A modern kiosk business is sometimes put in place to provide an add-on service for a larger business. Machines like automatic teller machines (ATM) and ticket booths are often referred to as kiosks. These machines are connected to a large scale business, and are intended to provide a convenience for their customers.

A shopping mall or outdoor center is the most common place to find merchant-manned kiosk businesses. Sometimes these small booths look like carts, reminiscent of peddlers from centuries past. The merchant pays a rental fee to the owner of the shopping center for the use of the kiosk.


Customers walk by the kiosk and can easily view the items for sale. The sales associate may greet customers as they walk by and try to draw their attention. Sometimes, demonstrations of the product are held on the spot. Consumers then purchase items directly from the kiosk.

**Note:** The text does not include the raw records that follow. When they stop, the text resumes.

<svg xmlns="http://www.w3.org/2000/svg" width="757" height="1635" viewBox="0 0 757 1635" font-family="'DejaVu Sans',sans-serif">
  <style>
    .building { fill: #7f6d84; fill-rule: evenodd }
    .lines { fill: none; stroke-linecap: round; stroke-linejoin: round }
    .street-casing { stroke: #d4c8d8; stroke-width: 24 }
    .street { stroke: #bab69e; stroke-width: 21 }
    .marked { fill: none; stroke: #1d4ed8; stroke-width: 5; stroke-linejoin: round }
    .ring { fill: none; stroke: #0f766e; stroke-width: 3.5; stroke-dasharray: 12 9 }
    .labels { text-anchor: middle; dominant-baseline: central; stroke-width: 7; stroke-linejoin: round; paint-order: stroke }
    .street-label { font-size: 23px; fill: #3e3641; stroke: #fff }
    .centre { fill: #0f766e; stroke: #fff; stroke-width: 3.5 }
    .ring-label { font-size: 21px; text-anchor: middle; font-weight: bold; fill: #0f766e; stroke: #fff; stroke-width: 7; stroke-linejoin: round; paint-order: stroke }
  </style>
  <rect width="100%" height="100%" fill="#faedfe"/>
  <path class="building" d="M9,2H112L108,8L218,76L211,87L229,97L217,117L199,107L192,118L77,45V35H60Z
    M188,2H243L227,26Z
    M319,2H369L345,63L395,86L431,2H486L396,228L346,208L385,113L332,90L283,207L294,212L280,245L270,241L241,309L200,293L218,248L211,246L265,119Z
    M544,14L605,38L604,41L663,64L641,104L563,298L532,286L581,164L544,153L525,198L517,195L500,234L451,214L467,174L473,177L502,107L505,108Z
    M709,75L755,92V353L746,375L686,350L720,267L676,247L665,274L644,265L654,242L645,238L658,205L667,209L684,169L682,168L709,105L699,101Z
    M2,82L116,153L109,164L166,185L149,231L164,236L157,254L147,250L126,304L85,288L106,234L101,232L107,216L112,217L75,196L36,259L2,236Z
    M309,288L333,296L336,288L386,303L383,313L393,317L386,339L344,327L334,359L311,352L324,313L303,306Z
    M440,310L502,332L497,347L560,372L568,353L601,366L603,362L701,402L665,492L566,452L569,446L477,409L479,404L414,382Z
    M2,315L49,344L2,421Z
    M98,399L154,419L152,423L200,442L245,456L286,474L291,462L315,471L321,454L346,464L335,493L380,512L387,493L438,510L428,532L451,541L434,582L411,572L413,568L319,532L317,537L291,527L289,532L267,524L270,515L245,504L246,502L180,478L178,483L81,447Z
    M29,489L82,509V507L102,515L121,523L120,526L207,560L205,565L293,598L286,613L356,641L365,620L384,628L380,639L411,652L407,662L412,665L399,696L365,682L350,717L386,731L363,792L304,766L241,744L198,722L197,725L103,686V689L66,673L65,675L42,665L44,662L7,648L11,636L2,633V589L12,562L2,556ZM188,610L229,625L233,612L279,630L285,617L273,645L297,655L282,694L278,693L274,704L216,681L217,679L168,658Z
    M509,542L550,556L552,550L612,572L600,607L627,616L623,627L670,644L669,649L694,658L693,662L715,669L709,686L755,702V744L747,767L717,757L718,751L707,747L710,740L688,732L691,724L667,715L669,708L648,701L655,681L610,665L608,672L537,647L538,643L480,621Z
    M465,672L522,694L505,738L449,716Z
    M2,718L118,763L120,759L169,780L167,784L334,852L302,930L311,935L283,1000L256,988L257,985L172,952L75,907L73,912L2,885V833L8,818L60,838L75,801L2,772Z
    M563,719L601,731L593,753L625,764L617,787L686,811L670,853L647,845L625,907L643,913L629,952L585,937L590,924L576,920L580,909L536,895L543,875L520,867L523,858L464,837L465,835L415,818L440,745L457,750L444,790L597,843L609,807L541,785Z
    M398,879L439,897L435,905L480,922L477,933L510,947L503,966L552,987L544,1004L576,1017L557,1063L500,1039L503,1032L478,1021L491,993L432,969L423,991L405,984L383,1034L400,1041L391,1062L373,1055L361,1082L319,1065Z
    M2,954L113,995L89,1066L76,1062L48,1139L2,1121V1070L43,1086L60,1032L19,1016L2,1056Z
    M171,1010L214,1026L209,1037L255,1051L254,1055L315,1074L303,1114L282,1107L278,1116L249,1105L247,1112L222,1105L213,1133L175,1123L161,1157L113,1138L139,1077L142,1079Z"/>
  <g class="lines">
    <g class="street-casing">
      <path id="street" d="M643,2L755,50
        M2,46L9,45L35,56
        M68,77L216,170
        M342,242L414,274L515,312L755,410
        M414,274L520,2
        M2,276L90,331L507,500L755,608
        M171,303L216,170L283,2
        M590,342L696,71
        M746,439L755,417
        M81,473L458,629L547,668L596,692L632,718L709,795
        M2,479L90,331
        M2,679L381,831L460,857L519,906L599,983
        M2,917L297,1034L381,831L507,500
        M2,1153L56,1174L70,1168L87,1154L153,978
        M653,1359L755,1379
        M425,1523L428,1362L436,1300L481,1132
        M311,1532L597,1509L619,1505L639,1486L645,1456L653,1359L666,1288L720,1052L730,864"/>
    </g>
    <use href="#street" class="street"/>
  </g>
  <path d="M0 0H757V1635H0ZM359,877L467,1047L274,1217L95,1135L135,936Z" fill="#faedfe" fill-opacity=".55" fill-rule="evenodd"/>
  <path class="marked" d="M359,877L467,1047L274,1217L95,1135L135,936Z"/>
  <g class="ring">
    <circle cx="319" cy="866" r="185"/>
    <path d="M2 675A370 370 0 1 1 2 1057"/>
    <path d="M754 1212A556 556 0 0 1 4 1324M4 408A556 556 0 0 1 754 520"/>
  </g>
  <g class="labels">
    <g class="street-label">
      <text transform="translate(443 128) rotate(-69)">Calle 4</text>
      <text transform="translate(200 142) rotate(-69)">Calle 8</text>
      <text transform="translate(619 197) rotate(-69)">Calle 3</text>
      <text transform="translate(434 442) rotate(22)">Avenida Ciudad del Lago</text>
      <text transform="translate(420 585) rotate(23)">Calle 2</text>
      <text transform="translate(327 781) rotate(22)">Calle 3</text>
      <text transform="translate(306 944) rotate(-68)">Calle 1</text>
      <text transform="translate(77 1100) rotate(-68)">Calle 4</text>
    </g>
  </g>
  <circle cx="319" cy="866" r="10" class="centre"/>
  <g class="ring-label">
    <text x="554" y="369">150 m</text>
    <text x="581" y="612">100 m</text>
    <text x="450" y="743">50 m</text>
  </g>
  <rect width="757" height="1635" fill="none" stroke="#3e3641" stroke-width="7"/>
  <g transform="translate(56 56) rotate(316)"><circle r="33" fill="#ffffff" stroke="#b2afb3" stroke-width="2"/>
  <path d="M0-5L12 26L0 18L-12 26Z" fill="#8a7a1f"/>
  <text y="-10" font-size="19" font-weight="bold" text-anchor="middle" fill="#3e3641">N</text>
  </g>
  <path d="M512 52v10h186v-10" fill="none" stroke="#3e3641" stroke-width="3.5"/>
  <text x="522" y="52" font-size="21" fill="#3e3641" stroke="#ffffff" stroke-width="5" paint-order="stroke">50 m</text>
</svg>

For someone beginning a business, a kiosk business is an excellent place to get started. The start-up costs are significantly less than a traditional retail outlet, with the range generally between $2,000 and $25,000 US Dollars, depending largely on the product being sold. Rental fees for the small booths are significantly less than the fees for an entire storefront. They provide the face-to-face interaction that most sales associates in a storefront are not afforded. Portability is another major advantage since the process to change locations is much easier and quicker than dismantling an entire storefront.

There are literally hundreds of franchise opportunities available for someone interested in starting a kiosk business. Products associated with bath and spa, beauty, pets, home decor, food, health, education, and electronics accessories are some common choices, while novelties like screen printed and personalized items are particularly popular during the holidays.